Wie einst im Mai 68: Petra Afonin singt retro-radikale Lieder. Foto: A. Gonschior - A. Gonschior

Vor der Premiere: James Lyons inszeniert Ortrud Beginnens „Mein Freund Rudi“, einen „Wohltätigkeitsabend für alternde 68er“, an der Esslinger Landesbühne.

EsslingenWir schreiben das Jahr 1989. Geschichte wird gemacht, der Mauerfall steht bevor. Nur die Alt-68er sind nicht mehr auf dem Marsch, sondern in den Institutionen. Und mancher satt und saturiert gewordene Ex-Revoluzzer denkt an die Zukunft, die nicht mehr Sozialismus und Utopie, sondern Ruhestand und Seniorenresidenz heißt. Ein gefundenes Fressen für Ortrud Beginnen, Lästermaul, Kabarettistin und große Theaterkünstlerin. Sie schuf damals ihr Solo-Stück „Mein Freund Rudi“ mit viel Gesang und dem aussagekräftigen Untertitel: „Ein Wohltätigkeitsabend für alternde 68er.“ Theatralisch-fiktive Klammer: eine Spendensammlung für den Bau einer linksradikalnostalgischen Geriatrie-Reha, eines „Stamm-Heims“ für die im staatsfeindlichen und dann im Staatsdienst ergrauten APO-Opas.

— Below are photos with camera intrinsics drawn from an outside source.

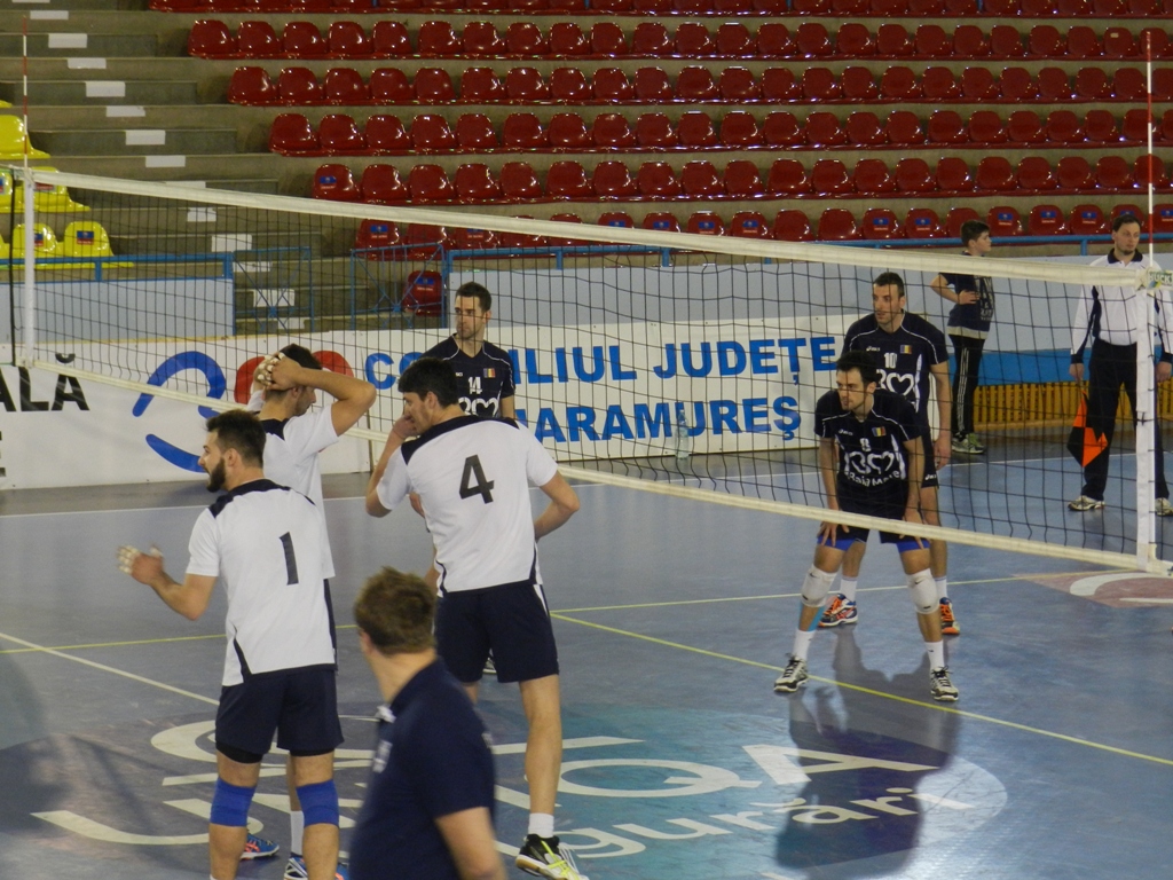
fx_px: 4405
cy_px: 440
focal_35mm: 130
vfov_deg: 11.4
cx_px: 586
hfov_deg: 15.2
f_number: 5
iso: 500
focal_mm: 23.1
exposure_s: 1/30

Wir schreiben das Jahr 2018, ein Datum doppelten Gedenkens: 1968 ist 50 Jahre vorbei, und im Januar hätte die 1999 gestorbene Ortrud Beginnen 80. Geburtstag gehabt. Der Regisseur James Lyon lässt aus diesem doppelten Anlass an der Esslinger Landesbühne (WLB) den „Freund Rudi“ wieder aufleben. Die Solorolle spielt und singt Petra Afonin (deren Altenheim-Revue „Schnabeltassen“ 2016 an der WLB uraufgeführt wurde), die musikalischen Arrangements und die Live-Begleitung besorgt Oliver Krämer – und das Publikum findet sich in der Rolle der glorreichen Alt-Kommunarden wieder. Theatralisch-fiktive Klammer ist nun: Die Spendensammlung von einst war erfolgreich, in der „Rudi Dutschke Wellness Oase“ lindern die Veteranen des anti-autoritären Kampfs den Frust nach der sexuellen Befreiungslust, lecken die Wunden, die das politische Realitätsprinzip schlug. Für Retro-Radikale gibt’s eine Erlebniswoche mit Wasserwerferbehandlung, und zu alldem erklingen die alten Kampflieder und -parolen von Joan Baez bis Mao Tse-tung, von Robert Schumann bis zu den Rolling Stones. Schumann? Na klar, die geschichtsbewussten 68er wussten sich sehr wohl auf ihre 1848er-Ahnen und deren Liedgut zurückzudatieren.

Behutsam „upgedatet“ habe man Beginnens Original, sagt Lyons, ein bisschen zeitgeschichtliche Nachhilfe in den Text geschmuggelt, wo er sonst tatsächlich nur für demenzfreie Alt-68er verständlich wäre. Davon abgesehen wolle man auf keinen Fall „Witze erklären, bevor man sie erzählt“, versichern Afonin und der Regisseur. Genausowenig wolle man die 68er und ihre Zeit verklären, sondern satirisch erklären. „Die alten Säcke kriegen ihr Fett ab“, verspricht Lyons. Da geht es dann um den Ausverkauf der Ideale an den Wohlstand, den in die Upperclass heimgekehrten Streetfighter, den SDS in der S-Klasse.

Die ausverkaufte Premiere beginnt am morgigen Donnerstag, 26. April, um 20 Uhr im Studio am Blarerplatz in Esslingen. Weitere Vorstellungen folgen am 30. April, 5. und 11. Mai, 7. und 29. Juni.